Tuesday represents Aidan O'Brien
Tuesday represents Aidan O’Brien (Niall Carson/PA)

The Newmarket 1000 Guineas can sometimes be a good guide to the Irish version and with neither Cachet or Prosperous Voyage lining up, it is left to Aidan O’Brien’s Tuesday, third there, to uphold the form.

She was having just her third run having suffered a setback following her only outing at two and O’Brien expects her to continue to improve this season just like her sister, Minding.

O’Brien also runs History, another strong contender as a Group Three winner, and Concert Hall, out of the Oaks winner, Was.

The Ballydoyle handler said of his contenders: “We were delighted with Tuesday at Newmarket, she ran a lovely race.

“She’s been in good form since then and we’ll just take it one step at a time with her (regarding the Oaks) but we were delighted with her at Newmarket and we thought that the Curragh would suit her.

“History has stepped up a little from last year and she won nicely last time.
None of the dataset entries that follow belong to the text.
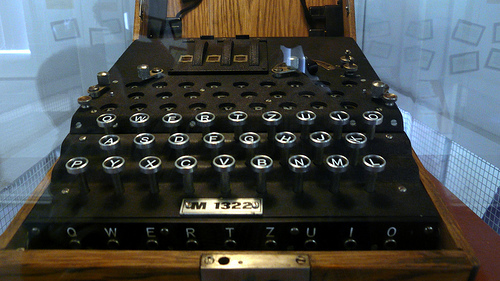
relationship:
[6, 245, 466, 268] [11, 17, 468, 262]
edge of box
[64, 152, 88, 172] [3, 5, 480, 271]
alphabet letter on a machine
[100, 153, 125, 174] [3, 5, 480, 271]
alphabet letter on a machine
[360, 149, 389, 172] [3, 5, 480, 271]
alphabet letter on a machine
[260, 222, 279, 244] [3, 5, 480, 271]
alphabet letter on a machine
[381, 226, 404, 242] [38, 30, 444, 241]
alphabet letter on a machine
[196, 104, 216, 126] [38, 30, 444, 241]
alphabet letter on a machine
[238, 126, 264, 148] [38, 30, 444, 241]
alphabet letter on a machine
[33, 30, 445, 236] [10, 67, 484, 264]
typewriter on desk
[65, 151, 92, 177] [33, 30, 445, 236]
p key on typewriter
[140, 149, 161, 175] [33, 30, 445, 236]
x key on typewriter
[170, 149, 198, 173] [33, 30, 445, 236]
c key on typewriter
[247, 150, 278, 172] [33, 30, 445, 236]
b key on typewriter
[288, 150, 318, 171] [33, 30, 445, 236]
n key on typewriter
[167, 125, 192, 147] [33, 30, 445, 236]
d key on typewriter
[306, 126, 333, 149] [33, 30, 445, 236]
j key on typewriter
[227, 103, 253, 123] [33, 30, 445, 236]
t key on typewriter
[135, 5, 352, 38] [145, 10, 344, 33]
cabinet with stripes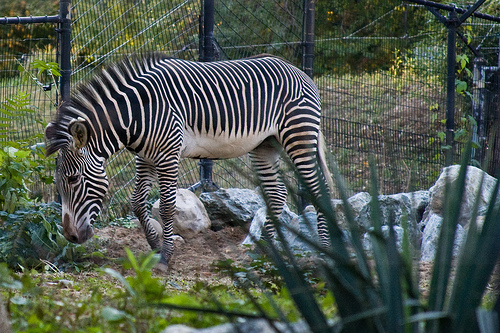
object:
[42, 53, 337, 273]
animal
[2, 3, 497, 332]
zoo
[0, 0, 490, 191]
fence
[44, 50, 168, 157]
hair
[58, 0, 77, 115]
bars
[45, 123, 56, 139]
ear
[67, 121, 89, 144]
ear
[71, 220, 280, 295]
dirt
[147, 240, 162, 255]
hoof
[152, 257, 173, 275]
hoof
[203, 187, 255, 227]
rock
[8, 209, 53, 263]
plant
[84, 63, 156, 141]
stripes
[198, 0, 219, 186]
post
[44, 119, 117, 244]
head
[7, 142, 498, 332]
ground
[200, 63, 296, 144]
stripes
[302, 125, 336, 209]
tail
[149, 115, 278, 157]
abdomen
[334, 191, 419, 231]
rocks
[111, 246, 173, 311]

She hasn’t done a lot since then but she’s in good form.

“Concert Hall has been in good form since Navan. She won over a mile and a quarter there and is dropping back in trip, but we thought there was no harm in letting her take her chance. She could possibly be one for Epsom but it’s one race at a time.”

A very interesting contender is the William Haggas-trained Purplepay, who will be having her first outing for the Newmarket-based handler, who is the most in-form trainer on either side of the Irish Sea right now.
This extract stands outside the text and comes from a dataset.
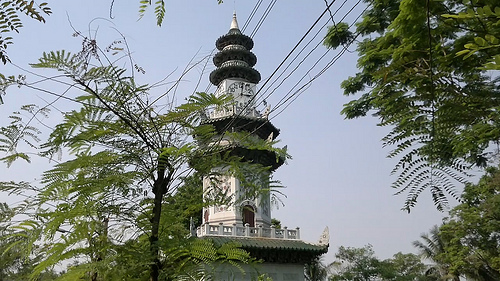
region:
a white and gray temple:
[186, 79, 296, 252]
Purplepay was last seen finishing third against the colts in the Criterium International for Cedric Rossi before being bought for €2million.

“It’s very much the plan for her to run and she looks pretty useful to me, so we’ll see how she goes – it’ll be very interesting,” said Haggas.

“She doesn’t move like she wants soft ground, but she’s got lots of good form on soft ground.”

James Ferguson is another Newmarket handler making the journey with Mise En Scene, who had been aimed at Newmarket’s Guineas only to spike a temperature on the morning of the race.

“I’m really happy with her. It’s obviously a very competitive race for her first run of the season, but I think we’ve got her A1,” he said.

“It was no secret that Newmarket was our primary target, but you can’t send a horse to the races, especially a Classic, unless they are 100 per cent.

“She did a nice swinger to open her lungs earlier this week and all being well, we’ll travel over and hopefully come back with a trophy.”

One of several lively outsiders is Henry de Bromhead’s Star Girls Aalmal, winner of two of her three outings to date.

Henry de Bromhead is more used to winning big prizes over jumps
Henry de Bromhead is more used to winning big prizes over jumps (Nigel French/PA)

De Bromhead may be better known for winning Cheltenham Gold Cups and Grand Nationals, but he does well with his small Flat string.

“It might be an ambitious plan but we said we’d give it a go and see how we get on,” he said.

“She seems in super form so we’re happy with her and we’ll find out plenty more on Sunday.

“She seems good on any surface so, touch wood, it will be nice ground and that will suit her.”

Joseph O’Brien’s Agartha, Fozzy Stack’s once-raced Hermana Estrella and Ger Lyons’ Panama Red are others among the 14-strong field.